BEIJING, June 24 (Xinhua) -- The Ministry of Civil Affairs has vowed to draft regulations for management and operation of baby hatches for abandoned infants, which are currently in a trial run amid controversy.

A baby hatch allows a parent to safely and anonymously abandon an infant and consists of an incubator, a delayed alarm device, an air conditioner and a cot. A person can place a baby in the hatch, press the alarm button, and leave. Welfare staff retrieve the baby five to 10 minutes later.

In a Tuesday statement, the ministry revealed that the country's existing 32 baby hatches had received 1,400 abandoned infants as of the end of June 18.

The first baby hatch in the country was set up in June 2011 in Shijiazhuang, capital of north China's Hebei Province.

Some believe the hatches encourage people to abandon their babies. However, others argue they demonstrate social progress in protecting and saving the lives of babies.

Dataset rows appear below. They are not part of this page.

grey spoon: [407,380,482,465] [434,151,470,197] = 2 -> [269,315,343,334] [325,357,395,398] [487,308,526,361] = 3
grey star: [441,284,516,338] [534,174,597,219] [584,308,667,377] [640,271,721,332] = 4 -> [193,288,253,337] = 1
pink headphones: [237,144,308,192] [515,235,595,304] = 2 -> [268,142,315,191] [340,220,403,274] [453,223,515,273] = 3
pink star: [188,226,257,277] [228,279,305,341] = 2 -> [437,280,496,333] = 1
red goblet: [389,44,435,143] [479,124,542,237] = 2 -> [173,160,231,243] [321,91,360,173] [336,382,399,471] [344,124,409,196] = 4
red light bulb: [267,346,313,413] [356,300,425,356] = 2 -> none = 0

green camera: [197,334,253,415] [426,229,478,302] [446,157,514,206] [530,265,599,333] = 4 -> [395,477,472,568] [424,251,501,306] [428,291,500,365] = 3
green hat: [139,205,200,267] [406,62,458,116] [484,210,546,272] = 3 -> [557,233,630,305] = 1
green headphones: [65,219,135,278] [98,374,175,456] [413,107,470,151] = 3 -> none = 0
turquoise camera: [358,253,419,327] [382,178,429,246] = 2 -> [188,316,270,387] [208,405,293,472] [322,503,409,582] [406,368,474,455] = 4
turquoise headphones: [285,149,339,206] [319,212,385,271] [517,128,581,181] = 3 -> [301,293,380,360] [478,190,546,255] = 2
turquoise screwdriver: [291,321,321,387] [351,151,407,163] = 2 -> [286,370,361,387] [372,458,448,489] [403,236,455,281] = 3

The ministry noted that babies collected from the hatches were usually sick to varying degrees and many were severely handicapped.

Zhan Chengfu, a senior official with the ministry, said that these baby hatches play a role in improving the lives of abandoned infants. However, compared to other countries with similar systems, a relatively large proportion of the infants collected in China clearly have parents and many are older than the norm.

Zhan noted that the oldest received in a baby hatch in China was 12 years old.

The ministry is cooperating with the China Center for Children's Welfare and Adoption in gathering experiences in operating these baby hatches and drafting management regulations before the system is implemented nationwide, according to the official.

"For children, families remain the safest 'hatches,' and a baby hatch only serves as the last straw. The two can never swap positions," the official added.